### Instructions
1. In the article on anti-aliasing polygon edges, why was a polygon fill algorithm the first step in building the rotoscoping plugin for Nuke? Answer in one to three sentences.
2. Pick up the anti-aliasing article from the point where it stops, and keep going in the same technical voice.

### Excerpt to read
[Start of section]

Anti-aliasing Polygon Edges for Scanline Rendering

Anti-aliasing is something many of us take for granted these days. Certainly in the realtime world there are a number of well-known techniques using clever manipulation of graphics hardware (MSAA, FXAA, TXAA) each with variations in quality (2x, 4x, 8x, 16x) with associated higher GPU processing costs. But outside of the realtime world, there are still cases where we may have to implement a high-quality anti-aliasing solution.

Recently, for example, I was working on a rotoscoping plugin for Nuke. Rotoscoping tools render polygons that are used as masks in compositing. Most compositing tools use a traditional scanline-based approach to rendering, so my first step was to implement a polygon fill algorithm. This is a fast algorithm that works well but leaves jagged edges, and the end result cries out for anti-aliasing.

Approaches to Anti-Aliasing

Many papers have been written about anti-aliasing  over the years, with various approaches along the way. Ed Catmull's 1978 paper was an early attempt to answer the question "how much of this pixel is covered by this polygon?". His analytical approach was relatively expensive and in 1984 Loren Carpenter came up with a much faster alternative called the A-Buffer. There have been quite a few variations on this approach over the years.

[End of section]

### Data to examine
[Start of section]

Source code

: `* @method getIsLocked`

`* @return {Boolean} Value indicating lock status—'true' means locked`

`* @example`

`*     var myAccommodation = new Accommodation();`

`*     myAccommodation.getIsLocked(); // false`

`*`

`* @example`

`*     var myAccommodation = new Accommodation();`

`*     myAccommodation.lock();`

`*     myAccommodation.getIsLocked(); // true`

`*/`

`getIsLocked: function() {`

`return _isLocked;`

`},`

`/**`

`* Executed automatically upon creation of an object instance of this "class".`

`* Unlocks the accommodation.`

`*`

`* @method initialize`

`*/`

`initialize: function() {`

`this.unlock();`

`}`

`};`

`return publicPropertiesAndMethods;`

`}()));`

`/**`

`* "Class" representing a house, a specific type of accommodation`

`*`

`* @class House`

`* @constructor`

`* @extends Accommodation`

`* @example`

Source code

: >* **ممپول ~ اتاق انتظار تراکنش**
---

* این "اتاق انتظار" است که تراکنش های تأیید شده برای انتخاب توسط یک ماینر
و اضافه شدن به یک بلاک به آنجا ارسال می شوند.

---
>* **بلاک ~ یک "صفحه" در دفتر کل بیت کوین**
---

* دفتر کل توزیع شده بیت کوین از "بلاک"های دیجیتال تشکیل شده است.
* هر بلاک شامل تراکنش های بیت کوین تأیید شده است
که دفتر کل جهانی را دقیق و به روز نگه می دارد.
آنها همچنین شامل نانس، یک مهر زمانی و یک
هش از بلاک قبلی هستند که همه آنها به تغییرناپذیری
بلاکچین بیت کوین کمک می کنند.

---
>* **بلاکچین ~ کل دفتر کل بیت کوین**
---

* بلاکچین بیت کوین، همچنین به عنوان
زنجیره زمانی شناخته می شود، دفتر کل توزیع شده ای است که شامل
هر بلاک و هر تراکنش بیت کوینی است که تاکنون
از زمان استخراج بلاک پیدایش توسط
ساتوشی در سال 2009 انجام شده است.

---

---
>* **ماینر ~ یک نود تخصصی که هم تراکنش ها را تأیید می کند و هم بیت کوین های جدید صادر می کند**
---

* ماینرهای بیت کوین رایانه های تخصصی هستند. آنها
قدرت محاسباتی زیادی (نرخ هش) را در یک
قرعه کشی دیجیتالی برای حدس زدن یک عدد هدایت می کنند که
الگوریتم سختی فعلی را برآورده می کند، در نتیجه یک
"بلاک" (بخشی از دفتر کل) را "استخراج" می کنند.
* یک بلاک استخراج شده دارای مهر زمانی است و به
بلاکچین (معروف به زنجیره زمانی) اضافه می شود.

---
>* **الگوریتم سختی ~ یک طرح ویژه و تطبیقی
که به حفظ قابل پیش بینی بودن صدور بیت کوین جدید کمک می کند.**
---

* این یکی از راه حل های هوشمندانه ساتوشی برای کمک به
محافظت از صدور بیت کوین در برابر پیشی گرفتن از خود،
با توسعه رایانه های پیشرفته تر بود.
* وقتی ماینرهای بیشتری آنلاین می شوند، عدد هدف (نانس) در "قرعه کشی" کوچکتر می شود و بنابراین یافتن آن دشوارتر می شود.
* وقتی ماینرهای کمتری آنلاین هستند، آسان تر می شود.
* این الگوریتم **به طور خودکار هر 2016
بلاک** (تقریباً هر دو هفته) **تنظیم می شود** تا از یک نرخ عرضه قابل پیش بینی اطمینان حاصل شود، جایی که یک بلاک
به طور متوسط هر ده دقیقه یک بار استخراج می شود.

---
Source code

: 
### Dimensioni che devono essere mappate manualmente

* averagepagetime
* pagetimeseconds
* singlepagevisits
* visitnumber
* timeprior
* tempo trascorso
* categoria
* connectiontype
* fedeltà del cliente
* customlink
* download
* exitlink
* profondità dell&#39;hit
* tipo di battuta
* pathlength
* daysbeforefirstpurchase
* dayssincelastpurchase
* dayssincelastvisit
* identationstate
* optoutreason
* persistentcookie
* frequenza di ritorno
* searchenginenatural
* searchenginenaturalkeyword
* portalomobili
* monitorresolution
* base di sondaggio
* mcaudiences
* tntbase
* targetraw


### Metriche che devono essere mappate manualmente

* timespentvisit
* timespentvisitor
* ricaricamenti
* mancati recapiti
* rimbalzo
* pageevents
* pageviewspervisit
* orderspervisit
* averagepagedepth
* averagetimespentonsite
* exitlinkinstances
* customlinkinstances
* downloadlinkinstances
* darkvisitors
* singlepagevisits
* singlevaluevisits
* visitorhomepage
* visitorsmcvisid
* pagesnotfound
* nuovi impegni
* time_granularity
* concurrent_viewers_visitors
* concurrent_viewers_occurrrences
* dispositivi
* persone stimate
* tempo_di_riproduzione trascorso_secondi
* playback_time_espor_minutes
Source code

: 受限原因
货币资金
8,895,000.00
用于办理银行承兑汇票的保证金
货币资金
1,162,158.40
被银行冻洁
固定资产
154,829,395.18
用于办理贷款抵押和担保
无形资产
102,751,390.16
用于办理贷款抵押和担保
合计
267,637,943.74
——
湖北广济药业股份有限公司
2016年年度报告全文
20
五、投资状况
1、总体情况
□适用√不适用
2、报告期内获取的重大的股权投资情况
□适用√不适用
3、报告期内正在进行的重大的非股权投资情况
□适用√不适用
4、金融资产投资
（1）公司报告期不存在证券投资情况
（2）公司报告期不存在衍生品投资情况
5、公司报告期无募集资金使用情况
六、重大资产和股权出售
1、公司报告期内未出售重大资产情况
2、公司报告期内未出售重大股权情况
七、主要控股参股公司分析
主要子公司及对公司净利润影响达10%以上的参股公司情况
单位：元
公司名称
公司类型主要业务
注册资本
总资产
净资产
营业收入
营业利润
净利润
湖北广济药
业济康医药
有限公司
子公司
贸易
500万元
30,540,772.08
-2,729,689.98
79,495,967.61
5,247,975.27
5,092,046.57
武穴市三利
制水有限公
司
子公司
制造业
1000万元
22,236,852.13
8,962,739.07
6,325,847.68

[End of section]

### Results of the exercise
1. Rotoscoping tools render polygons used as masks in compositing, and most compositing tools render with a traditional scanline-based approach. A scanline polygon fill algorithm was therefore the natural first step.

2.
It's also possible to use approaches at a much higher level. In ray tracing it's common to use scene-wide anti-aliasing approaches such as super-sampling, adaptive sampling, or stochastic sampling. These approaches yield high quality results, but can be quite expensive.

A Review of the A-Buffer Algorithm for Coverage Estimation

I had certain specific requirements for my roto scanline renderer:

  • I only need a single channel output (alpha channel) and I can assume each poly has identical attributes
  • polygons can have an arbitrary number of edges/vertices
  • polygons should still be able to render correctly even if they self-intersect ("bow tie polygons")
  • the algorithm shouldn't be substantially slower than the non-anti-aliased version. i.e. I only want to spend the extra processing on pixels that need it.

I decided on a variation of the A-Buffer algorithm for coverage estimation. An A-Buffer does anti-aliasing by sampling the area of polygons in a pixel using a 4x8 sub-pixel grid. The algorithm begins as follows:

  • for each scanline row, calculate which polygons intersect that row
  • for each pixel in the row, calculate which polygons intersect that pixel
  • clip those polygons to the pixel

At this point you have a set of edges that intersect the pixel.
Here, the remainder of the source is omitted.